
    In 2045 in the UK, 85-90% of people under 40 won’t own property, and >50% of people 55-64 won’t own property.

    That puts the UK pretty much all the way back to the mid-1800s in terms of inequality.

    But in an age where the entire population can vote, it also makes capitalists a clear electoral minority.

  4. I would query about the emphasis on progressive politics.

    If you look at the welfare state in Australia, it was the Liberal Party under Menzies that established it. I suppose the Liberal Party could be classified as progressive, in part, as they have progressive and conservative factions within the party.

    I heard that Malcolm Turnbull might be planning a Blue-Green Welfare State 2.0 strategy for the Liberals, like conservative environmentalism, rather than Red-Green left wing environmentalism.

    I don’t know what the policy details are beyond that, apart from the already announced Snowy 2.0 and the book Menzies 2.0 that Katherine Murphy gave a bad review of in The Guardian the other week.

    The 1% idea was used by Bill Clinton in his speeches in the 1992 election, there is a standard version of the speeches in the New York Times here

    But Clinton didn’t really do anything about the issue once he became President of the USA.

● Supplied information:
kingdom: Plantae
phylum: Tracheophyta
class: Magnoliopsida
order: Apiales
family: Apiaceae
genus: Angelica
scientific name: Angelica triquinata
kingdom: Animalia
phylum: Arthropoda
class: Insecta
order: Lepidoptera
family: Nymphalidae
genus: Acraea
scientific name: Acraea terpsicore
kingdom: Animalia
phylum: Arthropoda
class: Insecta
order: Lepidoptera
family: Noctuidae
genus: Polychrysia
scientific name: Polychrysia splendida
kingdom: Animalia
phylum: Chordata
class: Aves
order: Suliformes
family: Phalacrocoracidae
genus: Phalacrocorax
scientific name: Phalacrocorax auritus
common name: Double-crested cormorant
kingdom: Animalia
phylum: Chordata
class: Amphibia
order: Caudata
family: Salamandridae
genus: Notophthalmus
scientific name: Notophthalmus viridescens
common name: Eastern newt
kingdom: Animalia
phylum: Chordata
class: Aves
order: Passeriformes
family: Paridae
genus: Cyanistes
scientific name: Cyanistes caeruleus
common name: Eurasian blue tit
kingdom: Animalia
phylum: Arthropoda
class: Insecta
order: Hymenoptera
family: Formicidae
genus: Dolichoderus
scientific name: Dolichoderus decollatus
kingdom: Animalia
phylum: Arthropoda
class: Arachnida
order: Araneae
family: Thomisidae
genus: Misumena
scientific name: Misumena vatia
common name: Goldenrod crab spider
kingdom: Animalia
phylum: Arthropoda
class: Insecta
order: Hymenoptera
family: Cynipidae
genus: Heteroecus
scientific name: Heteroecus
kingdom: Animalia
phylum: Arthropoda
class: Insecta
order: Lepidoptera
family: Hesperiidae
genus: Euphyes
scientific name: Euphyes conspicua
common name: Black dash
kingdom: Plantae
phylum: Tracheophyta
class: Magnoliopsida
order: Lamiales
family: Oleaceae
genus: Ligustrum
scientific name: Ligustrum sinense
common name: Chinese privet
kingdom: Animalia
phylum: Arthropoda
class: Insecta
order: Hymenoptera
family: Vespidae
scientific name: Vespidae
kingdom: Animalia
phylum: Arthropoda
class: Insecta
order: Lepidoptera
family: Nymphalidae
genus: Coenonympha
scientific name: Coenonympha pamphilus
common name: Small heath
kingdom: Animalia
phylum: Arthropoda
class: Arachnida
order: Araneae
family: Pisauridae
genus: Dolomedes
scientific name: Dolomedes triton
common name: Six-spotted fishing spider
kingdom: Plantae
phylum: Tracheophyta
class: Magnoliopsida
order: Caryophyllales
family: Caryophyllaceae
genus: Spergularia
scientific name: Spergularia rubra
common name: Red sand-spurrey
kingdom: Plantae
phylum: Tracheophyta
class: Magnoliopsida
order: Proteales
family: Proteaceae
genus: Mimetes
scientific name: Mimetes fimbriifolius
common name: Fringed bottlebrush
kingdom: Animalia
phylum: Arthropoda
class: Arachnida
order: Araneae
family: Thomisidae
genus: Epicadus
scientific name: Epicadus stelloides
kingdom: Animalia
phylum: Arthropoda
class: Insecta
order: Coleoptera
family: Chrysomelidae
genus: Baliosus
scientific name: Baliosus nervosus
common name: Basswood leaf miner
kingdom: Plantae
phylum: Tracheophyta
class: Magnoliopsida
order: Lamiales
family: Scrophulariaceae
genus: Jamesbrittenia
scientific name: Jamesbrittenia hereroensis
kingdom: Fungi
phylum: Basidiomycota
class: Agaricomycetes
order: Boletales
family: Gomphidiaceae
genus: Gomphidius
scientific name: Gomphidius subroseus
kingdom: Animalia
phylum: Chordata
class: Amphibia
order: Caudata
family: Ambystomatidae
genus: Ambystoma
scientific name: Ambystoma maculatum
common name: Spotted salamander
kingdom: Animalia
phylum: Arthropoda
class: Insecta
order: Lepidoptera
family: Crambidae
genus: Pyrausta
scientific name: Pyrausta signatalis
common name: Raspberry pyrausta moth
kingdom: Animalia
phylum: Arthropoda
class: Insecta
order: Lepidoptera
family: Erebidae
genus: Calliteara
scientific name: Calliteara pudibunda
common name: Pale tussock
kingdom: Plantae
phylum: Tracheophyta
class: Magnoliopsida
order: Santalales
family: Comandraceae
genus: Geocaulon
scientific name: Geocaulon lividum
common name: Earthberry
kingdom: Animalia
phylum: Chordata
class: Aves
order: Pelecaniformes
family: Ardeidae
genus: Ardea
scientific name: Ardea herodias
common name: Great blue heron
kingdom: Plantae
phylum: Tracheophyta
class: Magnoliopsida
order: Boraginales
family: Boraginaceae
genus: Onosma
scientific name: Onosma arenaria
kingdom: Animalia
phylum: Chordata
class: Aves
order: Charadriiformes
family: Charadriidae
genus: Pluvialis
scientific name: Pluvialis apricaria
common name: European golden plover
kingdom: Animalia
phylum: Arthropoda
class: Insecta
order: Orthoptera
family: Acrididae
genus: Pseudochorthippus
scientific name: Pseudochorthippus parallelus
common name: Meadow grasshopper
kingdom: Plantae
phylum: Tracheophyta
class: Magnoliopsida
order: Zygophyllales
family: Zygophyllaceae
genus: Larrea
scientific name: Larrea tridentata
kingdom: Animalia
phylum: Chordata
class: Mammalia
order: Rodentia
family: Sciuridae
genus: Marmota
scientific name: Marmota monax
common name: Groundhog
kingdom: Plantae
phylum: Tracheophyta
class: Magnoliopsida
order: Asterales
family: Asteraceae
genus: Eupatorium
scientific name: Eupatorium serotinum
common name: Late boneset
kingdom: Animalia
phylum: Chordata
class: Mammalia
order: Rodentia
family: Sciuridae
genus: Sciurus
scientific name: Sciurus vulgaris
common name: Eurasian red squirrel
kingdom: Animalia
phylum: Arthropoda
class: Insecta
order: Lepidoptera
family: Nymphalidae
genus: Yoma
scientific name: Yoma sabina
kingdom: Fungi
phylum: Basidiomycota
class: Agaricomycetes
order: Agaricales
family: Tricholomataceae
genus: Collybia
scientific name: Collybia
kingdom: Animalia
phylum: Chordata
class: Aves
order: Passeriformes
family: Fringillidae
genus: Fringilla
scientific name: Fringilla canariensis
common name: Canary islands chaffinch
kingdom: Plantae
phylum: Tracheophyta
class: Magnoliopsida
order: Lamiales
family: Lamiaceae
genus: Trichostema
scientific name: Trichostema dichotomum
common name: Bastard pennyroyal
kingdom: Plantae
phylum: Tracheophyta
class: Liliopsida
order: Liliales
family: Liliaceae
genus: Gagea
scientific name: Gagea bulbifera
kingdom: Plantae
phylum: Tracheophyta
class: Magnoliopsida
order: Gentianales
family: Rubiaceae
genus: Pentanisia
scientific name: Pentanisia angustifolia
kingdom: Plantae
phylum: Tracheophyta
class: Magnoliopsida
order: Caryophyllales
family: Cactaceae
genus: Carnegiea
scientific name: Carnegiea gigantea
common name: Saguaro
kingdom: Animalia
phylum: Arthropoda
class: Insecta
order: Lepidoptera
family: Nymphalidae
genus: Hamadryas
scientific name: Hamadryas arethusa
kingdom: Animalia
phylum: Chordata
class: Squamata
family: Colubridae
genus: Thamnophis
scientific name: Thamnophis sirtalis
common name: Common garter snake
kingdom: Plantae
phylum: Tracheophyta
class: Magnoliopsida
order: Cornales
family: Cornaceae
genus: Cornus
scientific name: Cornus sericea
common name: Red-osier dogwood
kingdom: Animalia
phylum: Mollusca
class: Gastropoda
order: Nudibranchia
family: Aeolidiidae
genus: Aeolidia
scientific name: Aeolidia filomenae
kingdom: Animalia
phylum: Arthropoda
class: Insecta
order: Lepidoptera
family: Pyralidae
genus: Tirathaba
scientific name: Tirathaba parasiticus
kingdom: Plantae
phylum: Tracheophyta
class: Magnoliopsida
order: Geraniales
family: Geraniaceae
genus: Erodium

● What the task asks:
In the passage on property ownership and welfare politics, which party established Australia's welfare state?

● Exercise response:
The Liberal Party under Menzies.